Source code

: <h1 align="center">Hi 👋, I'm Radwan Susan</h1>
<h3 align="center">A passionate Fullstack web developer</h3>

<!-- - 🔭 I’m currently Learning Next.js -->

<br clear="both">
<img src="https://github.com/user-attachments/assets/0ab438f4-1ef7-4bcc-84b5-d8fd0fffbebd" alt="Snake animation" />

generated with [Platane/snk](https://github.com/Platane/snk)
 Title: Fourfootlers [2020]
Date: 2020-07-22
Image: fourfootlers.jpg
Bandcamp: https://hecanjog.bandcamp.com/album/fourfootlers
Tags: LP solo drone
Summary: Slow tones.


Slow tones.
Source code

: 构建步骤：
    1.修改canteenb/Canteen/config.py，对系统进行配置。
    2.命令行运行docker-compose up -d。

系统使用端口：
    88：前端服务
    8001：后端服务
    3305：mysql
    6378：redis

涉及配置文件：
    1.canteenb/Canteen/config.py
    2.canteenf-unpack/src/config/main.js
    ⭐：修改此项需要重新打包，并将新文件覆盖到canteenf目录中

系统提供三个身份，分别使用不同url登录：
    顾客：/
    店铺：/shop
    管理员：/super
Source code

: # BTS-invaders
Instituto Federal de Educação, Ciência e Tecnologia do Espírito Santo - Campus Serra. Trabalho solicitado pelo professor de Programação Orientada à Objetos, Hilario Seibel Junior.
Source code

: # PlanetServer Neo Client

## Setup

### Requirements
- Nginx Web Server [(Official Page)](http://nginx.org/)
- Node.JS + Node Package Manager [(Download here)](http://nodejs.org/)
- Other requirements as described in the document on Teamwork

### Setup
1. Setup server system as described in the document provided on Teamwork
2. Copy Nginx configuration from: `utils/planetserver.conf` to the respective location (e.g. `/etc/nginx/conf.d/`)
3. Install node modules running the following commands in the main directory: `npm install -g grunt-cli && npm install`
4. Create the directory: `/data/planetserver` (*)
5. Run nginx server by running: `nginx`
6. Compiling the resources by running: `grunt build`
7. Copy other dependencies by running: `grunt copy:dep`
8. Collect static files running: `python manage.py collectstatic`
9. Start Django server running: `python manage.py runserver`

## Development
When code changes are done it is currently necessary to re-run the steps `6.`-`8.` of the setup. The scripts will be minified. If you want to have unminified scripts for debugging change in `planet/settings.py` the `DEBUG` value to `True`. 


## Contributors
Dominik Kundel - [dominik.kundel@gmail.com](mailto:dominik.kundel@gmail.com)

**Your goal:** Copy every one of the rows above word for word, changing nothing.

**Reply:**
Source code

: <h1 align="center">Hi 👋, I'm Radwan Susan</h1>
<h3 align="center">A passionate Fullstack web developer</h3>

<!-- - 🔭 I’m currently Learning Next.js -->

<br clear="both">
<img src="https://github.com/user-attachments/assets/0ab438f4-1ef7-4bcc-84b5-d8fd0fffbebd" alt="Snake animation" />

generated with [Platane/snk](https://github.com/Platane/snk)
 Title: Fourfootlers [2020]
Date: 2020-07-22
Image: fourfootlers.jpg
Bandcamp: https://hecanjog.bandcamp.com/album/fourfootlers
Tags: LP solo drone
Summary: Slow tones.


Slow tones.
Source code

: 构建步骤：
    1.修改canteenb/Canteen/config.py，对系统进行配置。
    2.命令行运行docker-compose up -d。

系统使用端口：
    88：前端服务
    8001：后端服务
    3305：mysql
    6378：redis

涉及配置文件：
    1.canteenb/Canteen/config.py
    2.canteenf-unpack/src/config/main.js
    ⭐：修改此项需要重新打包，并将新文件覆盖到canteenf目录中

系统提供三个身份，分别使用不同url登录：
    顾客：/
    店铺：/shop
    管理员：/super
Source code

: # BTS-invaders
Instituto Federal de Educação, Ciência e Tecnologia do Espírito Santo - Campus Serra. Trabalho solicitado pelo professor de Programação Orientada à Objetos, Hilario Seibel Junior.
Source code

: # PlanetServer Neo Client

## Setup

### Requirements
- Nginx Web Server [(Official Page)](http://nginx.org/)
- Node.JS + Node Package Manager [(Download here)](http://nodejs.org/)
- Other requirements as described in the document on Teamwork

### Setup
1. Setup server system as described in the document provided on Teamwork
2. Copy Nginx configuration from: `utils/planetserver.conf` to the respective location (e.g. `/etc/nginx/conf.d/`)
3. Install node modules running the following commands in the main directory: `npm install -g grunt-cli && npm install`
4. Create the directory: `/data/planetserver` (*)
5. Run nginx server by running: `nginx`
6. Compiling the resources by running: `grunt build`
7. Copy other dependencies by running: `grunt copy:dep`
8. Collect static files running: `python manage.py collectstatic`
9. Start Django server running: `python manage.py runserver`

## Development
When code changes are done it is currently necessary to re-run the steps `6.`-`8.` of the setup. The scripts will be minified. If you want to have unminified scripts for debugging change in `planet/settings.py` the `DEBUG` value to `True`. 


## Contributors
Dominik Kundel - [dominik.kundel@gmail.com](mailto:dominik.kundel@gmail.com)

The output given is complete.